Re: Optimistic locking

Posted by Daniel Schierbeck <da...@gmail.com>.
Reading your reply again, I'd like to address this:

> Also, it seems like a conflation of concerns - in an event sourcing
model, we save the immutable event, and represent current state in
another, separate
data structure.

That's the idea – events are stored in Kafka and processed sequentially by
a single process per partition. Those processes update a secondary store
(e.g. MySQL) with the "current" state. However, when determining whether an
event is valid, the "current" state must be taken into account. E.g. you
can only withdraw money from an open account, so the event sequence
AccountClosed -> MoneyWithdrawn is invalid. The only way I can think of to
ensure this is the case is to have optimistic locking. Each account would
have a unique key, and in order to write an event to Kafka the secondary
store *must* be up-to-date with the previous events for that key. If not,
it should wait a bit and try again, re-validating the input against the new
state of the world. Is that a completely hopeless idea?

On Mon Jan 05 2015 at 2:18:49 PM Daniel Schierbeck <
daniel.schierbeck@gmail.com> wrote:

> Regarding the use case – some events may only be valid given a specific
> state of the world, e.g. a NewComment event and a PostClosedForComments
> event would be valid only in that order. If two producer processes (e.g.
> two HTTP application processes) tries to write an event each, you may get
> integrity issues depending on the order. In this case, knowing that you
> *must* build upon that latest event for a key will provide application
> authors a way to ensure integrity.

### DATA SHOWN
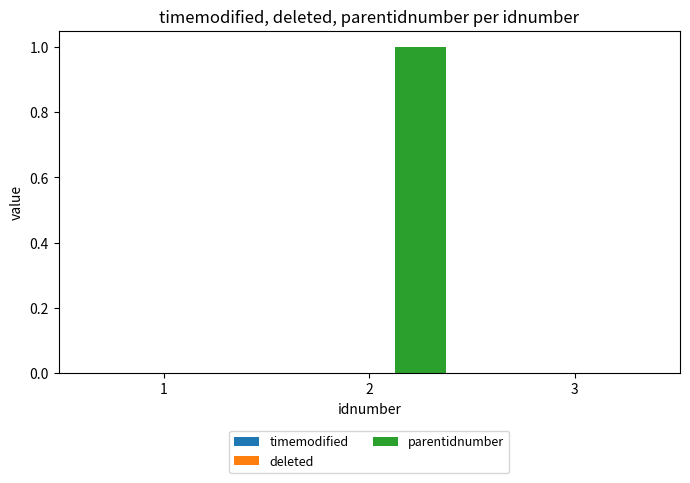

What is the change in value from 1 to 2?

+1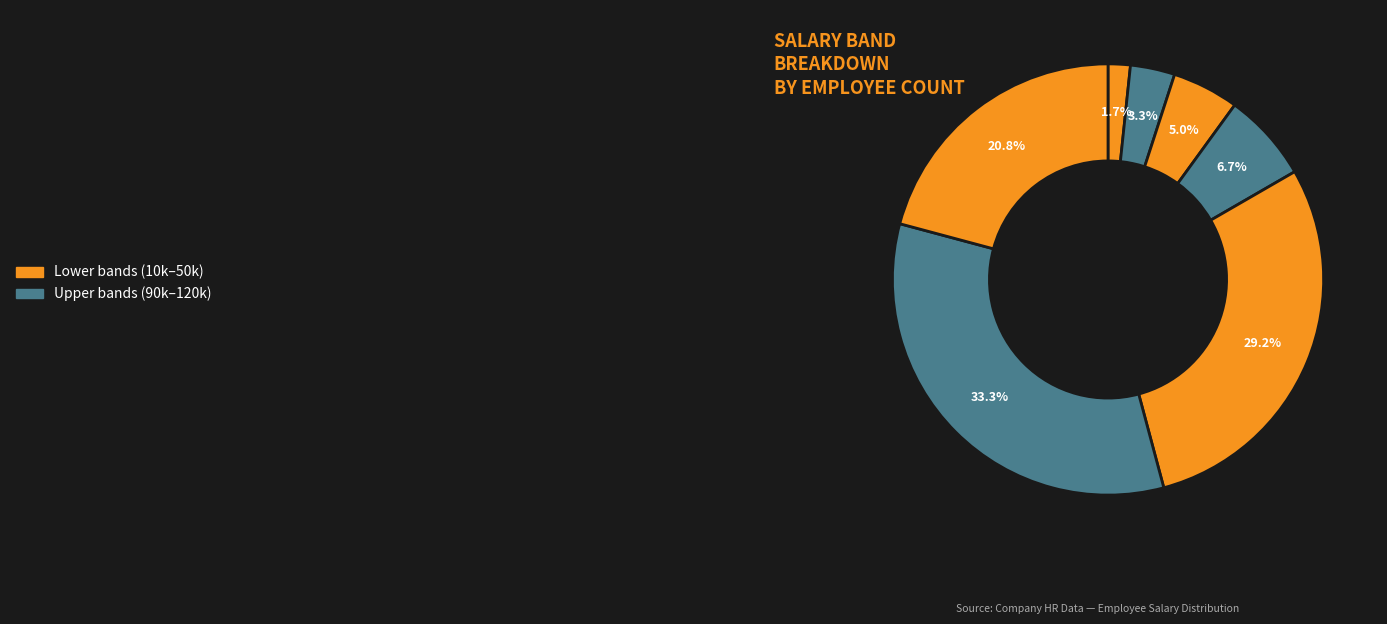

Count the number of slices in the pie.

7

### ABOUT THIS EXERCISE
Using the post on optimistic locking, decide whether each statement agrees with it: (a) events are processed by a single process per partition; (b) PostgreSQL is given as the example of a secondary store; (c) the event sequence AccountClosed -> MoneyWithdrawn is called valid. Answer yes or no for each, quoting the deciding words of the post. The lines are not needed for what is asked here.

### ANSWER
(a) Yes: "a single process per partition"
(b) No: "(e.g. MySQL)"
(c) No: "AccountClosed -> MoneyWithdrawn is invalid"